Действительно, именно под Аррасом он был ранен в ногу и получил Железный крест первой степени за храбрость. У него было два креста, но постоянно он носил лишь этот – в память о том бое. Виттроки заметили крест, спросили о его происхождении. Я ответил вместо Гитлера; на юношу рассказ произвел впечатление.

– Поразили воображение мальчика, – сказал Виттрок старший. – Впрочем, увлечения в таком возрасте меняются быстро. Вчера его героем был Чемберлен – знаете этого англичанина?

– Какой Чемберлен? – поинтересовался я. – Политик Невилл – или мыслитель Хьюстон Стюарт Чемберлен?

– Надеюсь, – заметил Гитлер, – молодой человек не тратит время на болтуна-политика. Читайте Хьюстона Чемберлена. Почитайте, что он пишет о евреях. Проблема обозначена точно.

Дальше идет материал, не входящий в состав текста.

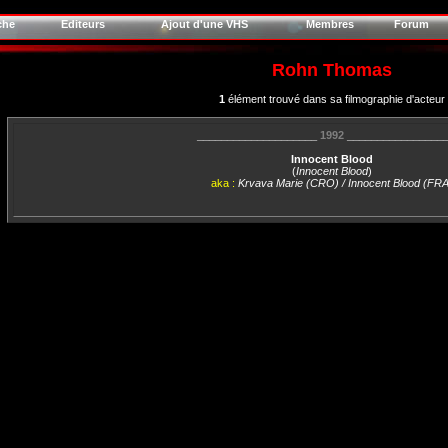
che
Editeurs
Ajout d'une VHS
Membres
Forum
Rohn Thomas
1
élément trouvé dans sa filmographie d'acteur
____________________
1992
________________
Innocent Blood
(
Innocent Blood
)
aka :
Krvava Marie (CRO) / Innocent Blood (FRA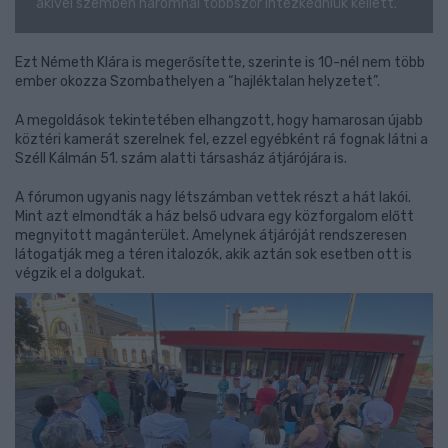
akivel szemben háromnál többször intézkedniük kellett.
Ezt Németh Klára is megerősítette, szerinte is 10-nél nem több
ember okozza Szombathelyen a “hajléktalan helyzetet”.
A megoldások tekintetében elhangzott, hogy hamarosan újabb
köztéri kamerát szerelnek fel, ezzel egyébként rá fognak látni a
Széll Kálmán 51. szám alatti társasház átjárójára is.
A fórumon ugyanis nagy létszámban vettek részt a hát lakói.
Mint azt elmondták a ház belső udvara egy közforgalom előtt
megnyitott magánterület. Amelynek átjáróját rendszeresen
látogatják meg a téren italozók, akik aztán sok esetben ott is
végzik el a dolgukat.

– Не могу с вами не согласиться! – Виттрок-отец отреагировал крайне живо, привстал даже, предлагая гостю мозельское вино. – Евреи, вот кто получил прямую выгоду от германской разрухи! Посмотрите на то, как евреи ведут торговлю! Я занимаюсь своим делом уже двадцать лет, имею свой круг клиентов – и что же? Знаете эту еврейскую стратегию – сначала снижают цены, а потом, забрав себе клиента, продают не один предмет – а три! Думаете, предлагают качественный товар? Как бы не так! Вот, полюбуйтесь на этот секретер – баварская работа, семнадцатый век, резной дуб с инкрустациями! Я мог бы просить за эту вещь… Но качество уже никого не интересует! Право, даже обидно рассказывать, в каком положении я оказался, благодаря этим торгашам.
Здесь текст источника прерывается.